Pictures paired with source code
______

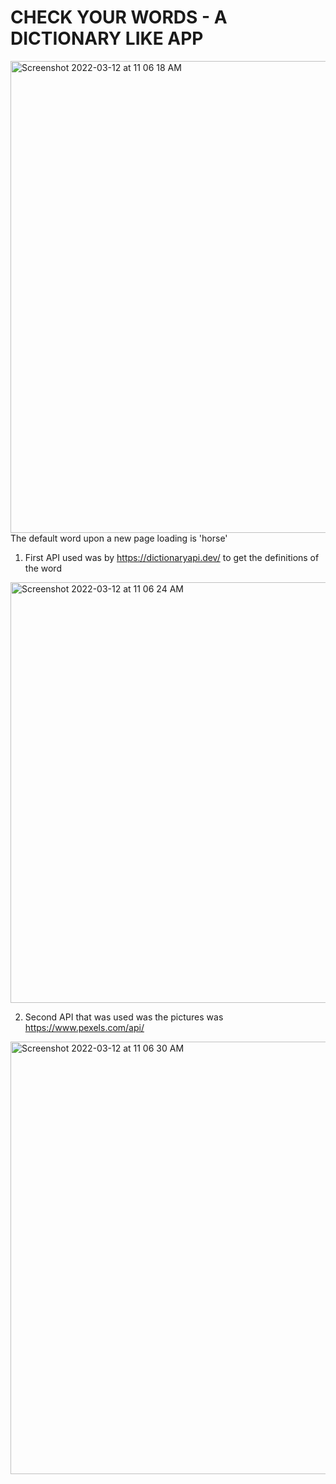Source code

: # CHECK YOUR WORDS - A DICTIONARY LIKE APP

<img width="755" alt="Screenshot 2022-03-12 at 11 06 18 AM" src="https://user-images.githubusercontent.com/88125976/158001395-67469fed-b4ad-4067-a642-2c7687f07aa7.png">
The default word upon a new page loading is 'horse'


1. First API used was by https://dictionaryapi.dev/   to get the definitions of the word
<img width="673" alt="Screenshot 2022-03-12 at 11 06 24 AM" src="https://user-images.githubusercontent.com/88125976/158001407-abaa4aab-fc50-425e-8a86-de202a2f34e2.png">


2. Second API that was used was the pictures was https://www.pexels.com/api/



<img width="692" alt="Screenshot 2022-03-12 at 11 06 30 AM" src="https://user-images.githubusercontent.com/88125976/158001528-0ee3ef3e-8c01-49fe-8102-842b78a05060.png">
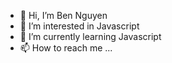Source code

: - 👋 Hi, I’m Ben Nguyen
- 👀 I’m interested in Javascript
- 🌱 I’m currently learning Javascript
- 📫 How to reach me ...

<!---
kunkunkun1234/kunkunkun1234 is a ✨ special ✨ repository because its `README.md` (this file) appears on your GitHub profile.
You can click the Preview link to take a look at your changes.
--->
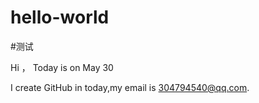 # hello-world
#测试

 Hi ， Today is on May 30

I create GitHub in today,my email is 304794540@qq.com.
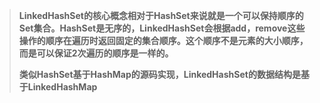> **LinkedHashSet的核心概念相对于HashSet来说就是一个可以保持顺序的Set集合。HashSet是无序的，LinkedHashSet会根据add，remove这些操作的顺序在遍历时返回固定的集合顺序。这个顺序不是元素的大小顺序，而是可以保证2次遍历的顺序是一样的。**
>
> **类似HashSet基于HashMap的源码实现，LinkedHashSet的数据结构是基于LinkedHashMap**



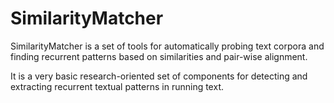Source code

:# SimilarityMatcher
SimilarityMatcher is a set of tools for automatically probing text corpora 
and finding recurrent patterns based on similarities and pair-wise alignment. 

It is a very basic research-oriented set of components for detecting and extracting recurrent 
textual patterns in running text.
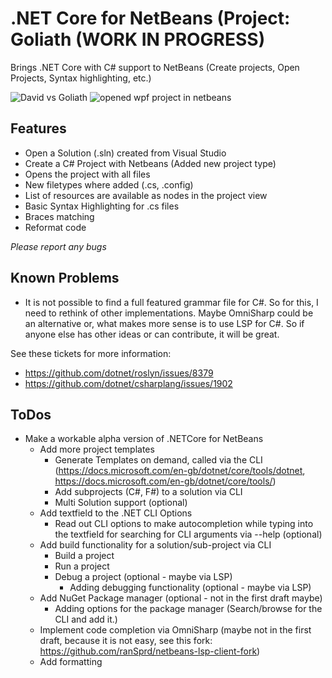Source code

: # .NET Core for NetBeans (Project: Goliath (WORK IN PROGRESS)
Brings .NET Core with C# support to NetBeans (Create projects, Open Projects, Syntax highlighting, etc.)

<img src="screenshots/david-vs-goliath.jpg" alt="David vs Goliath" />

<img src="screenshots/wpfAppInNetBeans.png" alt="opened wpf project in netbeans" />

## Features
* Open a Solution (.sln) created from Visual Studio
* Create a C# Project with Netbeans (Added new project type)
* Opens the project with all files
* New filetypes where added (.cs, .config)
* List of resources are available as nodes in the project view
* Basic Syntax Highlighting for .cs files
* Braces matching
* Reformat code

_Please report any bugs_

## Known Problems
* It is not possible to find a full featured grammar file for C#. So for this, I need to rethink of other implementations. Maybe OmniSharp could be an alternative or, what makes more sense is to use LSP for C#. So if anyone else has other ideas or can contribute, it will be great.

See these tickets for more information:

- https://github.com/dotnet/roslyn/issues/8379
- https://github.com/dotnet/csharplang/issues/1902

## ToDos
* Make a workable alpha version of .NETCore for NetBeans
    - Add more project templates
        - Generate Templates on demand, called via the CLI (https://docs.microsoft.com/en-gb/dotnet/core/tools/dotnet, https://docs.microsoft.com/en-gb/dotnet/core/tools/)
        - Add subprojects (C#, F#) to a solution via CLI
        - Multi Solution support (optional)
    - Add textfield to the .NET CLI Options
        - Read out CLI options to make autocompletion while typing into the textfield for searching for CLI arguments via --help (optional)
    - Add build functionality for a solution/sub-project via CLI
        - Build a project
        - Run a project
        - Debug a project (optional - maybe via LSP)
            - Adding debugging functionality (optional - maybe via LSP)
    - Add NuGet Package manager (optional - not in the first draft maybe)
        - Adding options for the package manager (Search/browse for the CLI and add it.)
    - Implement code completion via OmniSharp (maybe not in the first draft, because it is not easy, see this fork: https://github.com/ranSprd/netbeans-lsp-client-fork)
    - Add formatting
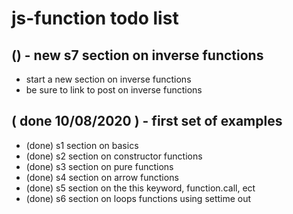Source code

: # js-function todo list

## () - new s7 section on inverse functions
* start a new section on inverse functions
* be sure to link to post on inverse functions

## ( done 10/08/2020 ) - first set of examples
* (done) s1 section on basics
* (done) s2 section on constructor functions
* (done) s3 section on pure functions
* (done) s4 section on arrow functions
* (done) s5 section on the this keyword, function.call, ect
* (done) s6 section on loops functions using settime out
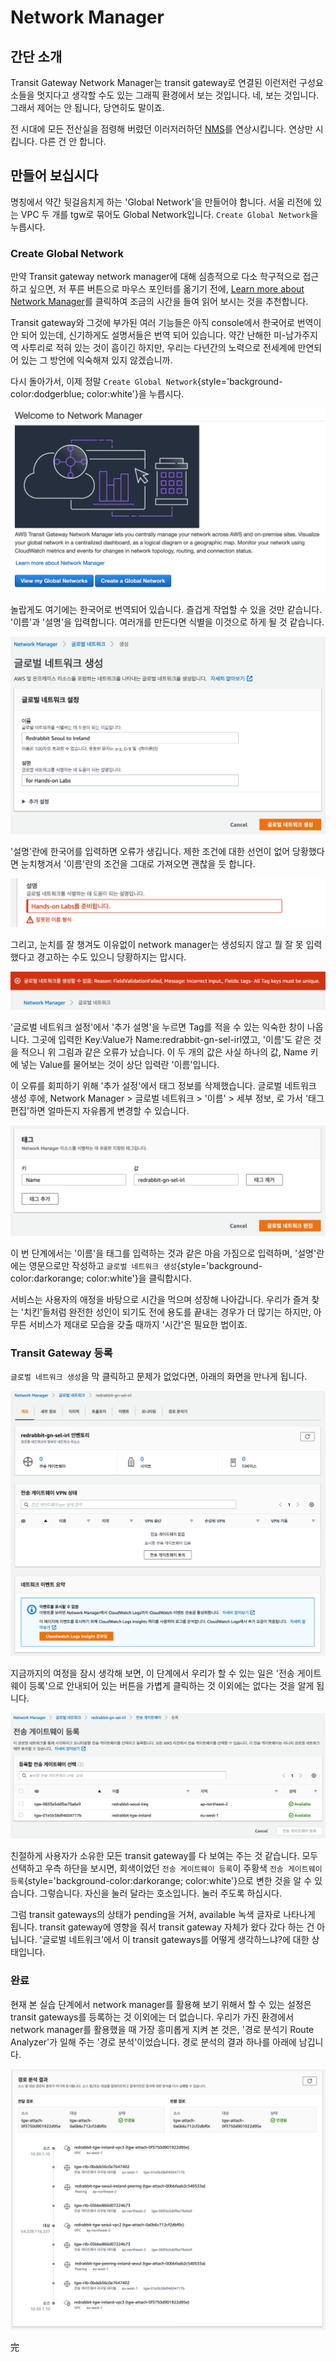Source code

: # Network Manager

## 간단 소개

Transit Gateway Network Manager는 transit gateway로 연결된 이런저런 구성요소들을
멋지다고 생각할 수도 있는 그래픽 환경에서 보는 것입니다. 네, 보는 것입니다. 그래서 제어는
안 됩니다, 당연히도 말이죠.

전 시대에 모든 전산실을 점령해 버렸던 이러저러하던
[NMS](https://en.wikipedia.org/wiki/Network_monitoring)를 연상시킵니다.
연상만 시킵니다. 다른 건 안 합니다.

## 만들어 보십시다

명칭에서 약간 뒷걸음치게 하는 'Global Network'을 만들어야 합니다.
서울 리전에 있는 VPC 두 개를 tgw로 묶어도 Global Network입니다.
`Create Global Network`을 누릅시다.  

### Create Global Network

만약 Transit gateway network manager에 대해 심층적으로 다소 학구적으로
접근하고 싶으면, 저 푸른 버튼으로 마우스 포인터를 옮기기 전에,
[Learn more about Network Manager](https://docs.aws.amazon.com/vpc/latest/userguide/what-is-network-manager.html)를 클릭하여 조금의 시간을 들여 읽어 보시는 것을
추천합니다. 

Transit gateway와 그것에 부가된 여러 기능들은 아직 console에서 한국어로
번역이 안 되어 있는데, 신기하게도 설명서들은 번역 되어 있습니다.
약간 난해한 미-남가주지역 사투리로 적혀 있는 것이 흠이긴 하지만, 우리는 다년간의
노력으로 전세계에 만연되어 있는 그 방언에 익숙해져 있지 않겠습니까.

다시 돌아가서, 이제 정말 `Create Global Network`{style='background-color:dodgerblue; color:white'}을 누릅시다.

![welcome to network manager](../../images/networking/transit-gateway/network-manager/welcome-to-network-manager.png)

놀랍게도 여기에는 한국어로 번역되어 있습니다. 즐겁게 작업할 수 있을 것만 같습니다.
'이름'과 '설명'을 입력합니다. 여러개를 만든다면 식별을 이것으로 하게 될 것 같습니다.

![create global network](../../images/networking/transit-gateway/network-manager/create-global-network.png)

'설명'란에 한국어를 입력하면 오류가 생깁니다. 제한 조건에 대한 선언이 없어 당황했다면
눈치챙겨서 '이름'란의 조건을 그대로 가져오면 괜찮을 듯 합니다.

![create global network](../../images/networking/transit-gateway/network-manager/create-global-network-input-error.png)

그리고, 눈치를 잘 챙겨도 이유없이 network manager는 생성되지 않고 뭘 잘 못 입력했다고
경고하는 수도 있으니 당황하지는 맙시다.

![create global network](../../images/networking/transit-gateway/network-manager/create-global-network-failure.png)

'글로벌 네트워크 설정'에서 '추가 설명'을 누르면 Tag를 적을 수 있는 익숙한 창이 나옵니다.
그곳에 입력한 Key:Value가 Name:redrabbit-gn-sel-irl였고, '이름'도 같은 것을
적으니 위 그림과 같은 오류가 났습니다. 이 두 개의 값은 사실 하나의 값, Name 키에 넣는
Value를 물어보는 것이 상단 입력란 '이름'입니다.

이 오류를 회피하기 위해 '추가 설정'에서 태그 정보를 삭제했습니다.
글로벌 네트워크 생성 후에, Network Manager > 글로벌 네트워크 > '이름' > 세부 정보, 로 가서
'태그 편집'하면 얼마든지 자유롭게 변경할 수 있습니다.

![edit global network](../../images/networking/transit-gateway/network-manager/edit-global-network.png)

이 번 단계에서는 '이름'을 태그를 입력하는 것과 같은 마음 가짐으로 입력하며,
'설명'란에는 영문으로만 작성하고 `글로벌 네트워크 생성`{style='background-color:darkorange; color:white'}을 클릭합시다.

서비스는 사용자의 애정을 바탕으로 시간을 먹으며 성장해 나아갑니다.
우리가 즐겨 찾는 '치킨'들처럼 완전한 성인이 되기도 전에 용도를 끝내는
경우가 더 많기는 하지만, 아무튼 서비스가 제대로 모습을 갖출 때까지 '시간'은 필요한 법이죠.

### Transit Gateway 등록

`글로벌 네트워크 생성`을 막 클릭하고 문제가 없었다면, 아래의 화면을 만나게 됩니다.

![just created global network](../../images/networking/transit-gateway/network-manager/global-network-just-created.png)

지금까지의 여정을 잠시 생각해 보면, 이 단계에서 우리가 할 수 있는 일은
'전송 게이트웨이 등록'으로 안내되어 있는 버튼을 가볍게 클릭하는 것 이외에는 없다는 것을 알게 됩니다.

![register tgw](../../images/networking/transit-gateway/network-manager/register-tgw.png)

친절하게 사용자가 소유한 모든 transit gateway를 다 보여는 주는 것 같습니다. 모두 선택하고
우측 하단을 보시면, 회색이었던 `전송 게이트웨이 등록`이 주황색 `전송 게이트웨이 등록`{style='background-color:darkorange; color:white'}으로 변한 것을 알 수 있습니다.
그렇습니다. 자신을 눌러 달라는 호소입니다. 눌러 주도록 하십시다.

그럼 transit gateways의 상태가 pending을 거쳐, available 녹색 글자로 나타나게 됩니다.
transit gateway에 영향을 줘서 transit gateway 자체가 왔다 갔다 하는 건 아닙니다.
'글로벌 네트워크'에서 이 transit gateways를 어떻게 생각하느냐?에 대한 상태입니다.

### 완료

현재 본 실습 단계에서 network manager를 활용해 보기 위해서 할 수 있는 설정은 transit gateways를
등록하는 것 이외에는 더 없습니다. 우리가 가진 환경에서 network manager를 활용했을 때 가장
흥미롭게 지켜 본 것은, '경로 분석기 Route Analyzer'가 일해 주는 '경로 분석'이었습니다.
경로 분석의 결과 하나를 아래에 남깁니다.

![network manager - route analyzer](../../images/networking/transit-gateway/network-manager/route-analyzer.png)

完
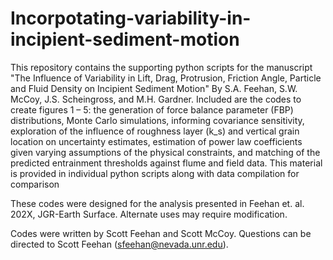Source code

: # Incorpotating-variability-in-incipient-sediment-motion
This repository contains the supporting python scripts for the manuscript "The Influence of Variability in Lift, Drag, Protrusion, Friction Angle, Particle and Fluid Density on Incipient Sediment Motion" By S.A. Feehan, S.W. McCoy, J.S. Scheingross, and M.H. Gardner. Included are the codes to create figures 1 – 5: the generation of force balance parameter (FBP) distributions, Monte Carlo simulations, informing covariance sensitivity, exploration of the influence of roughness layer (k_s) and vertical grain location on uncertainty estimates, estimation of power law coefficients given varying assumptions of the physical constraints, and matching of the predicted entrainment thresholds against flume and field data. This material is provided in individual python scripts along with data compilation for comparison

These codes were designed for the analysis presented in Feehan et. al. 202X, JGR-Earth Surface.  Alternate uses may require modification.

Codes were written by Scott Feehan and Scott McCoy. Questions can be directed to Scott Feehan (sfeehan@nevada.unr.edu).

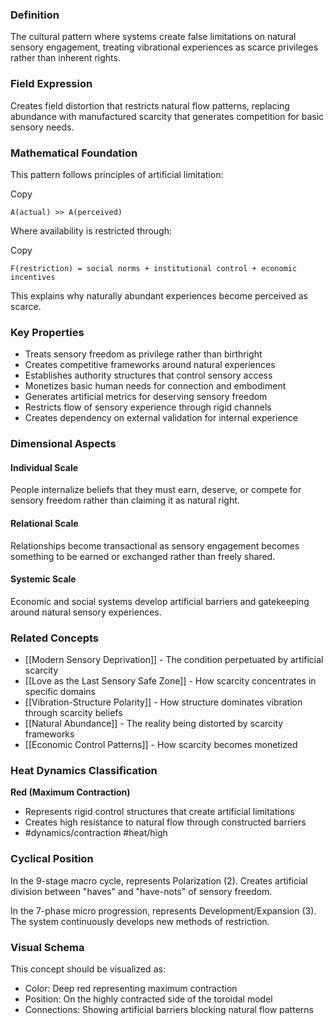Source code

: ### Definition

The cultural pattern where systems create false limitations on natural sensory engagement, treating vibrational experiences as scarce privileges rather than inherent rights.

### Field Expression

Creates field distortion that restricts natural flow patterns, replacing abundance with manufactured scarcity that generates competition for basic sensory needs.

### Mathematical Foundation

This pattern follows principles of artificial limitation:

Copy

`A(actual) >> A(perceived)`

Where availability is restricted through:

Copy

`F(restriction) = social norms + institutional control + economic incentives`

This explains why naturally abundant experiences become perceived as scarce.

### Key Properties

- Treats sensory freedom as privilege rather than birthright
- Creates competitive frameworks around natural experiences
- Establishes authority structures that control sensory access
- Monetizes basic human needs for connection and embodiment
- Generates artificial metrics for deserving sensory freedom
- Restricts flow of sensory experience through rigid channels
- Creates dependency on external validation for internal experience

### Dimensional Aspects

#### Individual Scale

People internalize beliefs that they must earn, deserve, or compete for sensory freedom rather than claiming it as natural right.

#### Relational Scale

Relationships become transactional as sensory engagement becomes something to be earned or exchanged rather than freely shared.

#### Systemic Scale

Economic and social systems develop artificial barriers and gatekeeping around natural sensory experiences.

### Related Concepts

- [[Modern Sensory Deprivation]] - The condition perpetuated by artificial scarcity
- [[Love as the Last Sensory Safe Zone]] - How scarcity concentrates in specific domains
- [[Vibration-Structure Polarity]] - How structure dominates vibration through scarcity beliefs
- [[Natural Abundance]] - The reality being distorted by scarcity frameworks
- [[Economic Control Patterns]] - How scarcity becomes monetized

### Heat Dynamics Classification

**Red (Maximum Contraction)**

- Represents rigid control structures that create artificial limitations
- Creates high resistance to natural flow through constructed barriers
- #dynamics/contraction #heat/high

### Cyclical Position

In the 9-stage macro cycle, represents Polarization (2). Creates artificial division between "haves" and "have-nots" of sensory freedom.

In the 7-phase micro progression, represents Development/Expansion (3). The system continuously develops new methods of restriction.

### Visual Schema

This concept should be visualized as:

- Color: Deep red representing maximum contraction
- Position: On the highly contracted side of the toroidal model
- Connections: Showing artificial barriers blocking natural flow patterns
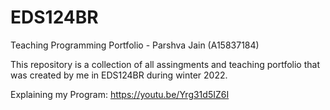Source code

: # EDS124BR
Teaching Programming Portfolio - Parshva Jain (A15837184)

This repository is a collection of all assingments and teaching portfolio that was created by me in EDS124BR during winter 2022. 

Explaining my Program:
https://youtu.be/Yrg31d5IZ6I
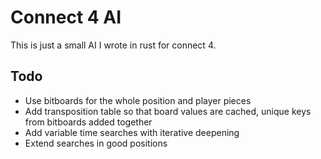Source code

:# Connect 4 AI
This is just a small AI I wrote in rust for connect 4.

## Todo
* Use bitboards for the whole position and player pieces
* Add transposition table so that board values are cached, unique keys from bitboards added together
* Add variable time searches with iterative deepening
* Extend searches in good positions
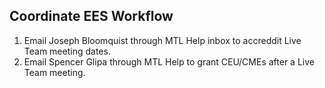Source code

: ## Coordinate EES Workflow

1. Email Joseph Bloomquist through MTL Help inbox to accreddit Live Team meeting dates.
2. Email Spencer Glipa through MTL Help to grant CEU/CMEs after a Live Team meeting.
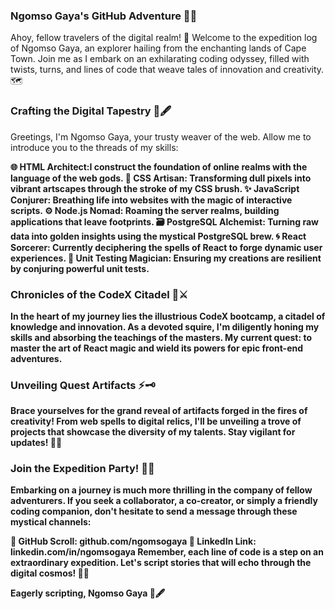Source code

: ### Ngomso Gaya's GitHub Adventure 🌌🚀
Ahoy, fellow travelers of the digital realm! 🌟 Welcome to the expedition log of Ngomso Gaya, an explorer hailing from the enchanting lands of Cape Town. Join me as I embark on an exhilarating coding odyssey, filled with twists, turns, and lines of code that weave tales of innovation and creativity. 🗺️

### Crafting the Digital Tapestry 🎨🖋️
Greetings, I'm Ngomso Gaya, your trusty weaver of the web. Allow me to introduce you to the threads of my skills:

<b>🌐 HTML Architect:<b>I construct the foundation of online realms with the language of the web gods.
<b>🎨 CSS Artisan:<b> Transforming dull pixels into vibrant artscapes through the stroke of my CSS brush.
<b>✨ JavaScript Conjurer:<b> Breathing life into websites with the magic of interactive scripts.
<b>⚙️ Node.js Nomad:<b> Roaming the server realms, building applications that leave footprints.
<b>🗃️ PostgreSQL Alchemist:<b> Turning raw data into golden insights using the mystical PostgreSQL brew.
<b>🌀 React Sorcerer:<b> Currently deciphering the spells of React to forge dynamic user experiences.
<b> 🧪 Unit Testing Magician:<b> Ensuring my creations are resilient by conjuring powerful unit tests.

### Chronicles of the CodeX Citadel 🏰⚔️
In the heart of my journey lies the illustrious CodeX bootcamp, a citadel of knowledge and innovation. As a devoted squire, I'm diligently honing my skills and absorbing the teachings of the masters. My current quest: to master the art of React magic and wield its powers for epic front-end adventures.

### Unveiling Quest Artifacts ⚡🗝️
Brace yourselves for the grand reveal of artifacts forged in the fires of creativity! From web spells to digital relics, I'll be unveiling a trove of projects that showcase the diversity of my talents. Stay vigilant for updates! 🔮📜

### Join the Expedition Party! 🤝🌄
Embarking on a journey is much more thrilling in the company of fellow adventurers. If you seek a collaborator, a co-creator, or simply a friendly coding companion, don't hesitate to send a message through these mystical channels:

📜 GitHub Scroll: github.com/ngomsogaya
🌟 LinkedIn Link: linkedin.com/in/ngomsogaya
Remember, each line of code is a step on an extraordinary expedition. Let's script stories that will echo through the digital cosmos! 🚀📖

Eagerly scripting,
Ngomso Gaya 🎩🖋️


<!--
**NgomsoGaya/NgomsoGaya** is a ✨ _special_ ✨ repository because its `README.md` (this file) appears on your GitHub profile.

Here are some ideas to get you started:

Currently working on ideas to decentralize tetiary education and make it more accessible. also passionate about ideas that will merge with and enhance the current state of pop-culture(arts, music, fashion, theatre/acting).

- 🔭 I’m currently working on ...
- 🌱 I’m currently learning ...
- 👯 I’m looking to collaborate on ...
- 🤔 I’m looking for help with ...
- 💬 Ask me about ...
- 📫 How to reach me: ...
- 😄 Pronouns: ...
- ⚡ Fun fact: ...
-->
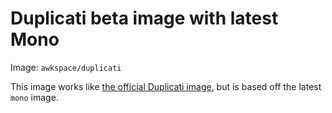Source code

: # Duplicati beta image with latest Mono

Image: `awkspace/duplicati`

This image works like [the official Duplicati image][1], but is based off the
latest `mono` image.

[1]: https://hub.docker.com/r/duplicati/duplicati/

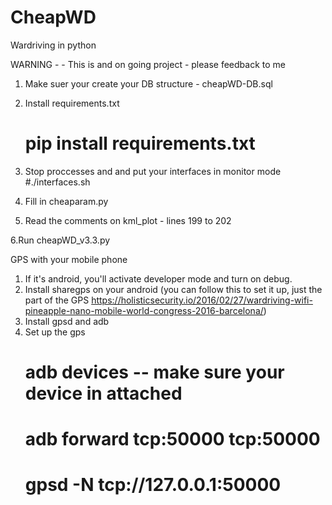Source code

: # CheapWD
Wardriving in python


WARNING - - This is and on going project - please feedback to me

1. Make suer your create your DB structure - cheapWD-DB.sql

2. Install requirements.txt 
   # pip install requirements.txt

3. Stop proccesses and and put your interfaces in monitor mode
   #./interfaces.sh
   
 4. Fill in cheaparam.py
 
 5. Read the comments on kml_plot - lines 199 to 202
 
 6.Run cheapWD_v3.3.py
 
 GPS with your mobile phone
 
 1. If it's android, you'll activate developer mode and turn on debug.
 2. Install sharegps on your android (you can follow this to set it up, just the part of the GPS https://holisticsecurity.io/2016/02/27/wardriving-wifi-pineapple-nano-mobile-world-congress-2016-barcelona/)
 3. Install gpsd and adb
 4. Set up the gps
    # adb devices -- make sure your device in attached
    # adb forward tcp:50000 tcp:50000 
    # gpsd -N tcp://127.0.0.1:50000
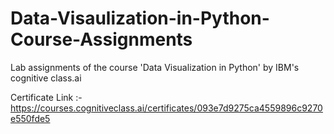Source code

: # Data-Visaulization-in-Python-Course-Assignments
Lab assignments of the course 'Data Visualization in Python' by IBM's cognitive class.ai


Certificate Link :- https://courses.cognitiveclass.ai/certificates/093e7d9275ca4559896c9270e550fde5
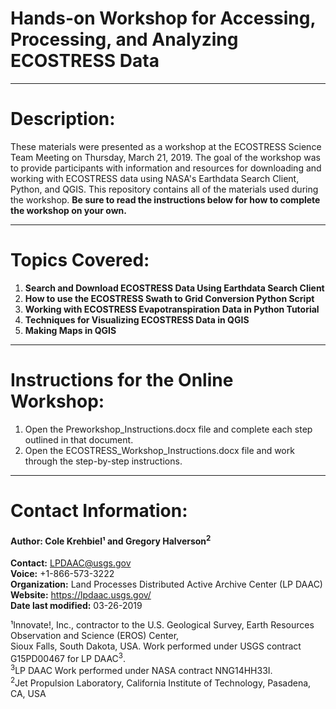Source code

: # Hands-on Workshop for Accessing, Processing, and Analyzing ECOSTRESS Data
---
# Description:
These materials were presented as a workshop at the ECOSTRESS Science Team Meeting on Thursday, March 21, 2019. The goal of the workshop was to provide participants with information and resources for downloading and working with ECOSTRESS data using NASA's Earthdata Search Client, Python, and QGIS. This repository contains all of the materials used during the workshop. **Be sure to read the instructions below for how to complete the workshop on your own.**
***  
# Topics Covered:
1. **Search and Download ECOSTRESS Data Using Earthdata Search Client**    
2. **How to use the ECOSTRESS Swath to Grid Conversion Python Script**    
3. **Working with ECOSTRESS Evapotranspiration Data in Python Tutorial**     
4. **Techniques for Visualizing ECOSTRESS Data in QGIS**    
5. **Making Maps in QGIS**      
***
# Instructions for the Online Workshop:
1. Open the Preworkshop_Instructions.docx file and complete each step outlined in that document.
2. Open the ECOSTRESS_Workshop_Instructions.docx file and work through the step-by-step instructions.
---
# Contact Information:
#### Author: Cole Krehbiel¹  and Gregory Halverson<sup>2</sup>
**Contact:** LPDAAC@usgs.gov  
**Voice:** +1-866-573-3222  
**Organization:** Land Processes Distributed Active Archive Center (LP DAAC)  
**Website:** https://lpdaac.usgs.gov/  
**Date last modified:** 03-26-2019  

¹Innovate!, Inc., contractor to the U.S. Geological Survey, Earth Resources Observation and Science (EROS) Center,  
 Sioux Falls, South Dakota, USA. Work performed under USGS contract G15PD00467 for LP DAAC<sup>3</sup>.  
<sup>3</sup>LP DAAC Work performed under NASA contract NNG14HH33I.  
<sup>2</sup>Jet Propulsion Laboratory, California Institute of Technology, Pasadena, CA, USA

______

**What is required**
Return the stretch of data that begins with the line showing "### Join the Expedition Party! 🤝🌄" and goes on through the line showing "# pip install requirements.txt", exactly, with pictures removed.

**Answer space**
### Join the Expedition Party! 🤝🌄
Embarking on a journey is much more thrilling in the company of fellow adventurers. If you seek a collaborator, a co-creator, or simply a friendly coding companion, don't hesitate to send a message through these mystical channels:

📜 GitHub Scroll: github.com/ngomsogaya
🌟 LinkedIn Link: linkedin.com/in/ngomsogaya
Remember, each line of code is a step on an extraordinary expedition. Let's script stories that will echo through the digital cosmos! 🚀📖

Eagerly scripting,
Ngomso Gaya 🎩🖋️


<!--
**NgomsoGaya/NgomsoGaya** is a ✨ _special_ ✨ repository because its `README.md` (this file) appears on your GitHub profile.

Here are some ideas to get you started:

Currently working on ideas to decentralize tetiary education and make it more accessible. also passionate about ideas that will merge with and enhance the current state of pop-culture(arts, music, fashion, theatre/acting).

- 🔭 I’m currently working on ...
- 🌱 I’m currently learning ...
- 👯 I’m looking to collaborate on ...
- 🤔 I’m looking for help with ...
- 💬 Ask me about ...
- 📫 How to reach me: ...
- 😄 Pronouns: ...
- ⚡ Fun fact: ...
-->
Source code

: # Duplicati beta image with latest Mono

Image: `awkspace/duplicati`

This image works like [the official Duplicati image][1], but is based off the
latest `mono` image.

[1]: https://hub.docker.com/r/duplicati/duplicati/

Source code

: # CheapWD
Wardriving in python


WARNING - - This is and on going project - please feedback to me

1. Make suer your create your DB structure - cheapWD-DB.sql

2. Install requirements.txt 
   # pip install requirements.txt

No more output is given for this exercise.